Please return every line in the following data that includes the string "получения".

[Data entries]
○ ○ ○ ○ ○ ○ ○
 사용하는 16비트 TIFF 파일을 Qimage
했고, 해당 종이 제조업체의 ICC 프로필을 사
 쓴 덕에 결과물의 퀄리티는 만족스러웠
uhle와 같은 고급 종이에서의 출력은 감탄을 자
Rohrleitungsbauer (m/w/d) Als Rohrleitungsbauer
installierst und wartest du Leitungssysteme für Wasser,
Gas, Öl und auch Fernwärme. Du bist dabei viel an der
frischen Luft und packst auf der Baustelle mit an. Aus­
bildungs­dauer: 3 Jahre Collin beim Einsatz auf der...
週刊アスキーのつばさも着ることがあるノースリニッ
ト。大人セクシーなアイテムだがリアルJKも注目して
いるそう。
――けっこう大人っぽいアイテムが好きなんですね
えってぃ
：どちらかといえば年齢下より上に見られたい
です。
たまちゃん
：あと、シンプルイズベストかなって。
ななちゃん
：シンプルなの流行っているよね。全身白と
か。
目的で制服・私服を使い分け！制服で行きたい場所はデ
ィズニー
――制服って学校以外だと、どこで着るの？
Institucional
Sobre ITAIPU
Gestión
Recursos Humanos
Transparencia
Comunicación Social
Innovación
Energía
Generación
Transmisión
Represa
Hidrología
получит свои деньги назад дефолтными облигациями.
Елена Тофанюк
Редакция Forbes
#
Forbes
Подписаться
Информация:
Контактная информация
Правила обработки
○ ○ ○ ○ ○ ○ ○
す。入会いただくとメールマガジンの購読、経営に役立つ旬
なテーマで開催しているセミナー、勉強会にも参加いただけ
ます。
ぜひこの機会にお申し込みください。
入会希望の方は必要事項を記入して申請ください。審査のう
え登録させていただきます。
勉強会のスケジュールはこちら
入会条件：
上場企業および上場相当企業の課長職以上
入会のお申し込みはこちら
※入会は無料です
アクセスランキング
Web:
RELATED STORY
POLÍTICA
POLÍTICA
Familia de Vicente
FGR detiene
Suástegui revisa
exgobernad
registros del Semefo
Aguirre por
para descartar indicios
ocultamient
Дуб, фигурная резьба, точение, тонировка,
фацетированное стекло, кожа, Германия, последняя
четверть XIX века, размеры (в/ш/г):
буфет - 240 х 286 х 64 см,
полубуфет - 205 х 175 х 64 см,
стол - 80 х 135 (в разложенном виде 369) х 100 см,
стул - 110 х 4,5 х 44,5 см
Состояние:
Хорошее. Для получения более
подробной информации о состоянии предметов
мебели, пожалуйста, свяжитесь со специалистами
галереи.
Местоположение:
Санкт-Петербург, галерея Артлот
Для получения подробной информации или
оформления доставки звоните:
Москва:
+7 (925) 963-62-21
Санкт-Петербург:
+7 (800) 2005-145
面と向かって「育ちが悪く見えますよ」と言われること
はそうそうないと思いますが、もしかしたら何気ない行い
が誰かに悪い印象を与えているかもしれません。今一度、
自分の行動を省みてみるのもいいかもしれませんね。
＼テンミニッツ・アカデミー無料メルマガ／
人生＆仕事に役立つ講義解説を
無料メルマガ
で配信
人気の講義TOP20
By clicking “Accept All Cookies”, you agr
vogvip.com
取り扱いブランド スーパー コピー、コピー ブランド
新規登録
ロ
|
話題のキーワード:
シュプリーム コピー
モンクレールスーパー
○ ○ ○ ○ ○ ○ ○
* ANSWER FOR THIS EXERCISE
Хорошее. Для получения более
Для получения подробной информации или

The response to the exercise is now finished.